=== TASK DESCRIPTION ===
Below, find the line holding "table_cell 4,006 [148, 1369, 304, 1397]" and the line holding "table_cell 0,009 [266, 655, 383, 684]", and reproduce them and every line between them, without any changes.
>> Start
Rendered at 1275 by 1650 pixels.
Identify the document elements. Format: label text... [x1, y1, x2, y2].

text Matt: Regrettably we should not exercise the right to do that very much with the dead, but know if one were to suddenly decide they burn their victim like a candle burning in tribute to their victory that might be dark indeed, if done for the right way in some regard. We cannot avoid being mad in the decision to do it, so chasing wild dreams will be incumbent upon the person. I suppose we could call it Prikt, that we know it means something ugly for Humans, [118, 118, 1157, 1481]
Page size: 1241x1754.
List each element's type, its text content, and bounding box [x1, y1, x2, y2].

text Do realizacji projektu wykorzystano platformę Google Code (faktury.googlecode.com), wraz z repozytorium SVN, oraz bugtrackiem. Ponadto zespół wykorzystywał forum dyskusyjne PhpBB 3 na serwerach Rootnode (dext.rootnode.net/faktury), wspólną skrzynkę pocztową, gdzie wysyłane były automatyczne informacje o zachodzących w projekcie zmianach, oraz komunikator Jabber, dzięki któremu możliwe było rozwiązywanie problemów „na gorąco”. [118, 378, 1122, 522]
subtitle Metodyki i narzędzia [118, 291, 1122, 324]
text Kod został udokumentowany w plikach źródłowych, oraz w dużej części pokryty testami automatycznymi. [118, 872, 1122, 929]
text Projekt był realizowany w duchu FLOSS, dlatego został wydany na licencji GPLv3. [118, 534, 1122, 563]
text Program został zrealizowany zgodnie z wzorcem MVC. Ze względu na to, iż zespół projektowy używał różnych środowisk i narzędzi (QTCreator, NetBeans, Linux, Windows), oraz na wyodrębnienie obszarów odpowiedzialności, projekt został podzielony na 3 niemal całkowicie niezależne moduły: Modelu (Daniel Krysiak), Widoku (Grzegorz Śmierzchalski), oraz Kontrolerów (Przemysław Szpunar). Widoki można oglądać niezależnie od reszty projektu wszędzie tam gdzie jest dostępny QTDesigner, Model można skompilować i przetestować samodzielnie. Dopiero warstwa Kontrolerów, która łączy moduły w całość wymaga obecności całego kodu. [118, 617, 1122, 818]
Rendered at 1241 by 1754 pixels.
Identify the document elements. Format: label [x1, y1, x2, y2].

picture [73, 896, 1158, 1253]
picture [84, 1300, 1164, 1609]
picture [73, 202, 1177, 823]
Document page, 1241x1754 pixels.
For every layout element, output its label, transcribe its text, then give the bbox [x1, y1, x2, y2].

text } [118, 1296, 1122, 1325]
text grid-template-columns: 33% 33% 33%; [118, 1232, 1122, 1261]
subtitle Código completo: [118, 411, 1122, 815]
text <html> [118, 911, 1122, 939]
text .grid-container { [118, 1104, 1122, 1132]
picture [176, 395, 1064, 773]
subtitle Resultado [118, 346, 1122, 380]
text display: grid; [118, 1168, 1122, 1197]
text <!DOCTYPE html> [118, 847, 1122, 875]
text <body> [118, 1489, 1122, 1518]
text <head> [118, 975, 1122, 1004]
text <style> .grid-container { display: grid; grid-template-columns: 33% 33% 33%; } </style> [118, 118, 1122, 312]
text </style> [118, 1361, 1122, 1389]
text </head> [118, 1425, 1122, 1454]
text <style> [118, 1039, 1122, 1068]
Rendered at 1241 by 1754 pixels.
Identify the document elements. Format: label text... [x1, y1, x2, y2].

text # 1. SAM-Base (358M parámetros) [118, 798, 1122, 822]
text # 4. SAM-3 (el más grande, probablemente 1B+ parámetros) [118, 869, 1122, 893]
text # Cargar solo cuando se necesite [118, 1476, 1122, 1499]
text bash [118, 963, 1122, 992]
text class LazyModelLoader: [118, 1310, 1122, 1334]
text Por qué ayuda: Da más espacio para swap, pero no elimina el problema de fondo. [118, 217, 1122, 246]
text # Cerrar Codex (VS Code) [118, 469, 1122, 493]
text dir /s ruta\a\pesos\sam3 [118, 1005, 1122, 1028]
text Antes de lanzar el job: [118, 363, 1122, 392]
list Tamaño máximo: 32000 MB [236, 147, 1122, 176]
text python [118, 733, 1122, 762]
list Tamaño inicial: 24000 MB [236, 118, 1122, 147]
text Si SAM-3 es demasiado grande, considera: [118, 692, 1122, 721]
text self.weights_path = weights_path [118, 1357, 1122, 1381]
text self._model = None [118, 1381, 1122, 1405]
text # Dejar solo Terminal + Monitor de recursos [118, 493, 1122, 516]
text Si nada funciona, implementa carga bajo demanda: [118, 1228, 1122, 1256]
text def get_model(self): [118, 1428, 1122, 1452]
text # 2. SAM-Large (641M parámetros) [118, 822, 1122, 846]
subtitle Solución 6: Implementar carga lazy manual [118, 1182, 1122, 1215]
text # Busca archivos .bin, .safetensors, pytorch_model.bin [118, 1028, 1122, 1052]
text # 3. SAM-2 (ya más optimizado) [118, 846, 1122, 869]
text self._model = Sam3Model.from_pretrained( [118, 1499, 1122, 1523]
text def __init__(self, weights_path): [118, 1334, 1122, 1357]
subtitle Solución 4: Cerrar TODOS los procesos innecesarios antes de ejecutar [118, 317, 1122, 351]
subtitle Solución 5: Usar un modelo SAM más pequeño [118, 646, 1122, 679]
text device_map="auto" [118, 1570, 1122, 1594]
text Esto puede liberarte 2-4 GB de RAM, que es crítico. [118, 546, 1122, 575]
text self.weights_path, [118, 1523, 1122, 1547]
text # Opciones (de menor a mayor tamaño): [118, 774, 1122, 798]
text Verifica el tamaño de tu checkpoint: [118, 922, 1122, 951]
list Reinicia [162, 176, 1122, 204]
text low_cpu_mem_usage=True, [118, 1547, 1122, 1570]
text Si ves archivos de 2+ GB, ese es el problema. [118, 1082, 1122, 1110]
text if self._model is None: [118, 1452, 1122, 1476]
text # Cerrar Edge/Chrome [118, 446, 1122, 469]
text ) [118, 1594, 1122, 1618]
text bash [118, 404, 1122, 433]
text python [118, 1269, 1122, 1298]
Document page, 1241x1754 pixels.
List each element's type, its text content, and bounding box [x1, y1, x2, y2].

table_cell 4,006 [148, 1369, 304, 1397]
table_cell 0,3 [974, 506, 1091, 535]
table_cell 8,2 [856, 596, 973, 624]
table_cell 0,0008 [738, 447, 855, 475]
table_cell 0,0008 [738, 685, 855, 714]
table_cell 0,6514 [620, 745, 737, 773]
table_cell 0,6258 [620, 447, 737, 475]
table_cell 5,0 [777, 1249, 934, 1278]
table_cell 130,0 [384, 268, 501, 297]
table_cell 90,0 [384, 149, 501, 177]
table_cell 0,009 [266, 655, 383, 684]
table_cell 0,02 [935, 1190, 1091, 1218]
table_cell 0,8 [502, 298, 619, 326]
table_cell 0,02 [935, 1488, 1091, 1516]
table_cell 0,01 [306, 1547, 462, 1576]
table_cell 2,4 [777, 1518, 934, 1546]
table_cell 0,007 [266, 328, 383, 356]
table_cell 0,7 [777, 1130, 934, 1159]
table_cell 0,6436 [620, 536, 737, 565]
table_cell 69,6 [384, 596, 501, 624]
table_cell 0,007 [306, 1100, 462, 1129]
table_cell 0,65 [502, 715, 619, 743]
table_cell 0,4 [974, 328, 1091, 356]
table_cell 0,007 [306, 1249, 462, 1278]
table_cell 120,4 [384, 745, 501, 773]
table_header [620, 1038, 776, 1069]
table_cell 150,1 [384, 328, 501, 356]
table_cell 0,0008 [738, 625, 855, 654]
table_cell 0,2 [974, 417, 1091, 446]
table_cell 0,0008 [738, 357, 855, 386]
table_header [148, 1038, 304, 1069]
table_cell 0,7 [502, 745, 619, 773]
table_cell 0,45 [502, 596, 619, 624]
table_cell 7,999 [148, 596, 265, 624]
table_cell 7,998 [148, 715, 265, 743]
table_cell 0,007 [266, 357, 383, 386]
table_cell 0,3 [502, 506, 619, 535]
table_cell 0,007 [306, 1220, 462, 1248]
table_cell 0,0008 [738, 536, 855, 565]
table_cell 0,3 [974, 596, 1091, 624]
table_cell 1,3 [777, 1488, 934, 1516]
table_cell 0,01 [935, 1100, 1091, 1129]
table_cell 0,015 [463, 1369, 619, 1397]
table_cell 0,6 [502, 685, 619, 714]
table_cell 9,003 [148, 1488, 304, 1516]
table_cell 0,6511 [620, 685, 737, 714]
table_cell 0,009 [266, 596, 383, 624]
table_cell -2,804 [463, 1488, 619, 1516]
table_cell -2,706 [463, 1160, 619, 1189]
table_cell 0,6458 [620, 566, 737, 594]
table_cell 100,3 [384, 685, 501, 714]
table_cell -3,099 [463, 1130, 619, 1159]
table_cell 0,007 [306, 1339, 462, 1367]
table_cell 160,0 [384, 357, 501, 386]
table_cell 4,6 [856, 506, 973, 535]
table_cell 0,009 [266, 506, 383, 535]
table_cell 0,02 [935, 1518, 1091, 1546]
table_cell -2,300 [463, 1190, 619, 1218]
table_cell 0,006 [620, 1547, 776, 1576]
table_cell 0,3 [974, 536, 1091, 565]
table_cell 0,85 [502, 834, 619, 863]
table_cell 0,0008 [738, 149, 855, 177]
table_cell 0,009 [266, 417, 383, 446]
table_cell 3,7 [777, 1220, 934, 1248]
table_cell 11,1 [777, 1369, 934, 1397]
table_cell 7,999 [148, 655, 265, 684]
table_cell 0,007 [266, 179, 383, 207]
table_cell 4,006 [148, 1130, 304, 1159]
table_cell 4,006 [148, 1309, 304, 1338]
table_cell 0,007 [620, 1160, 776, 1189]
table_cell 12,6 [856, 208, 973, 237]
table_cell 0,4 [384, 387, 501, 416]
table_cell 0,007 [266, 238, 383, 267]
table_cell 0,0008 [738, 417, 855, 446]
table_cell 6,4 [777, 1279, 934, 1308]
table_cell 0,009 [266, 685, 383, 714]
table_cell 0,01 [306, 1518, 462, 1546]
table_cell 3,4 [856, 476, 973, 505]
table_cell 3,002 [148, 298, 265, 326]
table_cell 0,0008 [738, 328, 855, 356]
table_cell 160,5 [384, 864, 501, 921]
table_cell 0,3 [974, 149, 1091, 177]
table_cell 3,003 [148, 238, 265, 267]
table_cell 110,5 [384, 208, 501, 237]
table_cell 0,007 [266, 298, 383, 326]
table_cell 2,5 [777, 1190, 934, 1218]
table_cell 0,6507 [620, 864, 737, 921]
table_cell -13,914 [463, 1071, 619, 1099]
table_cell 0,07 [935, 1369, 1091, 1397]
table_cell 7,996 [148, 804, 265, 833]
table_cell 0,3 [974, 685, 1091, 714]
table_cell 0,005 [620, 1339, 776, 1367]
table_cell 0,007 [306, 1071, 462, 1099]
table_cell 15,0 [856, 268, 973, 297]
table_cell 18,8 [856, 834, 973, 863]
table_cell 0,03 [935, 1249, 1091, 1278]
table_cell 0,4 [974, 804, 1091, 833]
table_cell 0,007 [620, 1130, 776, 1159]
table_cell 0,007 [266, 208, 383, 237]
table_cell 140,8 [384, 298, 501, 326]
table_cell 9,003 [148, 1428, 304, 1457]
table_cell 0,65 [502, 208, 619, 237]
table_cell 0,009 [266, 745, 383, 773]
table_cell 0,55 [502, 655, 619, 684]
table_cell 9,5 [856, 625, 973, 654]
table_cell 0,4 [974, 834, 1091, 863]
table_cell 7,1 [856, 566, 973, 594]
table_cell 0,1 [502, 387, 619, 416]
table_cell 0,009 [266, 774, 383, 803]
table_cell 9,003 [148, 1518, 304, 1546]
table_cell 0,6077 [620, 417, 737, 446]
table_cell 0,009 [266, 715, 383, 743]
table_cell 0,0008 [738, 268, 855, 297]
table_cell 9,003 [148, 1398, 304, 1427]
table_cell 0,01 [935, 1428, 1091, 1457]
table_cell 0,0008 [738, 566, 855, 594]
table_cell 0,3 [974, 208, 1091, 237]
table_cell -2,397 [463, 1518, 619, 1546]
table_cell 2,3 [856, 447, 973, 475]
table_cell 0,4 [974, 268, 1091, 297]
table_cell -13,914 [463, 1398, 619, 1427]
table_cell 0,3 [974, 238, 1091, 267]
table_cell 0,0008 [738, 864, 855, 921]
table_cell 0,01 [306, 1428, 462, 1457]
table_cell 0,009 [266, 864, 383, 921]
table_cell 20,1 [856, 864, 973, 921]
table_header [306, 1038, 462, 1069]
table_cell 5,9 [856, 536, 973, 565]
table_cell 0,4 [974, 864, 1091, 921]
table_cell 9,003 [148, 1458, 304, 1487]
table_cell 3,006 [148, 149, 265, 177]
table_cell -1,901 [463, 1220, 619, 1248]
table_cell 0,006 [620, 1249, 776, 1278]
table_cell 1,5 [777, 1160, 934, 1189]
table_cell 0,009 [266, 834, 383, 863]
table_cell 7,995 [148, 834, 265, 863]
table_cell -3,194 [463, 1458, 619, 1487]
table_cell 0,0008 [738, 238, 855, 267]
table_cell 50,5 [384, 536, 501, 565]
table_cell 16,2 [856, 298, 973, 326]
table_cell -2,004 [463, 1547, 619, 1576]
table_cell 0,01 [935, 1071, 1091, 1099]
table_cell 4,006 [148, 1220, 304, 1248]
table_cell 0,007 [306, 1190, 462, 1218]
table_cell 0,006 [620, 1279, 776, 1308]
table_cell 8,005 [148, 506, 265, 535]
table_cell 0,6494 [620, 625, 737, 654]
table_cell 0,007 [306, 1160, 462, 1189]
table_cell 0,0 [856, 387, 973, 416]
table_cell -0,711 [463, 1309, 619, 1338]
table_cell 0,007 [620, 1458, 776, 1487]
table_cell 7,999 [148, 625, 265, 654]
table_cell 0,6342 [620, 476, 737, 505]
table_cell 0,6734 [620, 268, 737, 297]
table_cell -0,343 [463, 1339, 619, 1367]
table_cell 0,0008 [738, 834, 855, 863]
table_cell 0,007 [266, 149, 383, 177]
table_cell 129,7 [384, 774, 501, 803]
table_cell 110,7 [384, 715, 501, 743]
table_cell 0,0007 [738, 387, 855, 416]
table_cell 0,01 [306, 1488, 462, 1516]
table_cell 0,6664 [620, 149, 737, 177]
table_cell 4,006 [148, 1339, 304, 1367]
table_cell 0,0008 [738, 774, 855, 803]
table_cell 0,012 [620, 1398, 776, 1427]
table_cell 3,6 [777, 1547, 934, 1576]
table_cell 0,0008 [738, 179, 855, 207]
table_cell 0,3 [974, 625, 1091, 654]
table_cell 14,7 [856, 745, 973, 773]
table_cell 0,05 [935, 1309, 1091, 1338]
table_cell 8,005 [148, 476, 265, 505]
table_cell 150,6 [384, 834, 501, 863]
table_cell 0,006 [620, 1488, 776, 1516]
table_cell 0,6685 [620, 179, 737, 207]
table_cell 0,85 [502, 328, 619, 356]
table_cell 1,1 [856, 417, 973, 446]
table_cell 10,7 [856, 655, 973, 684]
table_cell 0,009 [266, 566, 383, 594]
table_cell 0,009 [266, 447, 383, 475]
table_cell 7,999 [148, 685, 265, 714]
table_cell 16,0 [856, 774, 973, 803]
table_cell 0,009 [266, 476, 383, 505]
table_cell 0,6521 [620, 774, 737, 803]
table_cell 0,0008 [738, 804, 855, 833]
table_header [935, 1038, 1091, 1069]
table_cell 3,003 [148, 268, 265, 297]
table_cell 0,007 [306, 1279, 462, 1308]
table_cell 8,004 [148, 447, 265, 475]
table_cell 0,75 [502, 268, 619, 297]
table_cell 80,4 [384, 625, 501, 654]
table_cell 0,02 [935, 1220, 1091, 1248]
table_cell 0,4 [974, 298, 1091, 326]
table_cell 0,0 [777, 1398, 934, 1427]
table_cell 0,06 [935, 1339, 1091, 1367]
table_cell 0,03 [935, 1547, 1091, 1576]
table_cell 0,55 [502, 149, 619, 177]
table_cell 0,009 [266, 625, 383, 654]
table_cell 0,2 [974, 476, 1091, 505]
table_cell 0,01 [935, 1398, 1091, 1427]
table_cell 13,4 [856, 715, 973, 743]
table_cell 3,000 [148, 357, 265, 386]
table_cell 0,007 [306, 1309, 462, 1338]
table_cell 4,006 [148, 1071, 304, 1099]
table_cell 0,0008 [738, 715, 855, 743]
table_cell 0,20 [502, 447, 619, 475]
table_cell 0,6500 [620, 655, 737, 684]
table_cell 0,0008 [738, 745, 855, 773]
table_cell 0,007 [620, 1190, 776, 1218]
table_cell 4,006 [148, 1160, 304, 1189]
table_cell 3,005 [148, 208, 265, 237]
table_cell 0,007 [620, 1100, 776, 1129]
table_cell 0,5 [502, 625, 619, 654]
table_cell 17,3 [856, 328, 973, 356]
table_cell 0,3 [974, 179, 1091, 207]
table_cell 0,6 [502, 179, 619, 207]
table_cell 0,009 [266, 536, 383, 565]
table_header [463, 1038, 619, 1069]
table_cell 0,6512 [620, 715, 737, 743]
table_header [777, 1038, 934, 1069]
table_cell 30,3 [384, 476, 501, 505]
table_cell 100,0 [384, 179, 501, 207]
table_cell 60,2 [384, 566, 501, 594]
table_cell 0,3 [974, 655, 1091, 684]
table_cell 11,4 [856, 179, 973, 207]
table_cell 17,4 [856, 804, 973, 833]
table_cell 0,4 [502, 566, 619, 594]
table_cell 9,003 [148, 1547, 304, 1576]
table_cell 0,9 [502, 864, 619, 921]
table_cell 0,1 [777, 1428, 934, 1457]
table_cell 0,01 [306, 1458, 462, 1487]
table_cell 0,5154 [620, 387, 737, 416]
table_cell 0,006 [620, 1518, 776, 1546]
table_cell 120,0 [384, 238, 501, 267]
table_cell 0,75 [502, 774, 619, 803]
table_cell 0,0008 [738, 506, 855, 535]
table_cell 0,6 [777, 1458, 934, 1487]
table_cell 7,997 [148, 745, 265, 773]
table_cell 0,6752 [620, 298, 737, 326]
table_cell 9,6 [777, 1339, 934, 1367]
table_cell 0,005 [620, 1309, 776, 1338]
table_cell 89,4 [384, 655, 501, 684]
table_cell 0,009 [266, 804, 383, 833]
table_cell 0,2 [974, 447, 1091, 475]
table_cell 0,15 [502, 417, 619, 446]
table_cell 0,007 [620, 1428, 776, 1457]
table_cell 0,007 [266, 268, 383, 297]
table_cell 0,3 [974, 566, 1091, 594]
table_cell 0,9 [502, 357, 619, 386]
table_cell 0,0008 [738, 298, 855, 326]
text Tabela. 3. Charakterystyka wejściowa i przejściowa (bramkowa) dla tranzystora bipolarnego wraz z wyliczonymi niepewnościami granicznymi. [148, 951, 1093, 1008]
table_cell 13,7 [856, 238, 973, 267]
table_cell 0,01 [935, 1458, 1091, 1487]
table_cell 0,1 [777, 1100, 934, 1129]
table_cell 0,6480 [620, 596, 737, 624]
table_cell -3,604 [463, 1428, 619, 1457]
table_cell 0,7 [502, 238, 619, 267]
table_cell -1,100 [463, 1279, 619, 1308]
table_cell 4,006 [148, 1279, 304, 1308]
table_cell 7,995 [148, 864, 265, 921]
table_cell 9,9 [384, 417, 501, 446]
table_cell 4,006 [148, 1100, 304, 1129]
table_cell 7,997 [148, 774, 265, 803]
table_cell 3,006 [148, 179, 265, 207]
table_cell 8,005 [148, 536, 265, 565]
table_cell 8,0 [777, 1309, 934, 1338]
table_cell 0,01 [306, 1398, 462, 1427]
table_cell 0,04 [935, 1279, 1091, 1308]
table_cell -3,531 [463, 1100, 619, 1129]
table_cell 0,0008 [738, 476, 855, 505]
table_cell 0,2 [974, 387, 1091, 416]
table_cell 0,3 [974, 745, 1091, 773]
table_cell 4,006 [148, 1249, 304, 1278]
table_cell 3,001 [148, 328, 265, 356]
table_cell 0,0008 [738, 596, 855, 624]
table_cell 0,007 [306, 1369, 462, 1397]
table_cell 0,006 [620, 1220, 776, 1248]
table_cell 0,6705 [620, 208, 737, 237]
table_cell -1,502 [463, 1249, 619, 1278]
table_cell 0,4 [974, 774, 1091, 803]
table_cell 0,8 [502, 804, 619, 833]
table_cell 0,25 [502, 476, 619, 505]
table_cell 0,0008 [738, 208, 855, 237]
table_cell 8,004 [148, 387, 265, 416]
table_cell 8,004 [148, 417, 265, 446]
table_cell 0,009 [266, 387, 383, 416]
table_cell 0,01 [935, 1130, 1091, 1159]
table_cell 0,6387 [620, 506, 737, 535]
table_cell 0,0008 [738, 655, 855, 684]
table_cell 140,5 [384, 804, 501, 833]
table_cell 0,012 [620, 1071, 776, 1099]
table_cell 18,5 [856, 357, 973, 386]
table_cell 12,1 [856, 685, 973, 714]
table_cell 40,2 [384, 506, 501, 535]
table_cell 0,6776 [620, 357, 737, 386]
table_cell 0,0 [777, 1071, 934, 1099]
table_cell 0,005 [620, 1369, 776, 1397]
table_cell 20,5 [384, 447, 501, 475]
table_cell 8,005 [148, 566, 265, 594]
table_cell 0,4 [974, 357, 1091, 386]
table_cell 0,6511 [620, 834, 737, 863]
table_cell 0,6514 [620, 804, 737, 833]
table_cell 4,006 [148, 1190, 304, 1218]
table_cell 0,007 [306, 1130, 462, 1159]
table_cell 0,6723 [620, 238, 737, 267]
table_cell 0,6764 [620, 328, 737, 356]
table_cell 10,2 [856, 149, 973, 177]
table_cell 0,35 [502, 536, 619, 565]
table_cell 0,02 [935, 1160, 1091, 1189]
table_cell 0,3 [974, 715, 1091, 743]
>> End
=== ANSWER TO THIS TASK ===
table_cell 4,006 [148, 1369, 304, 1397]
table_cell 0,3 [974, 506, 1091, 535]
table_cell 8,2 [856, 596, 973, 624]
table_cell 0,0008 [738, 447, 855, 475]
table_cell 0,0008 [738, 685, 855, 714]
table_cell 0,6514 [620, 745, 737, 773]
table_cell 0,6258 [620, 447, 737, 475]
table_cell 5,0 [777, 1249, 934, 1278]
table_cell 130,0 [384, 268, 501, 297]
table_cell 90,0 [384, 149, 501, 177]
table_cell 0,009 [266, 655, 383, 684]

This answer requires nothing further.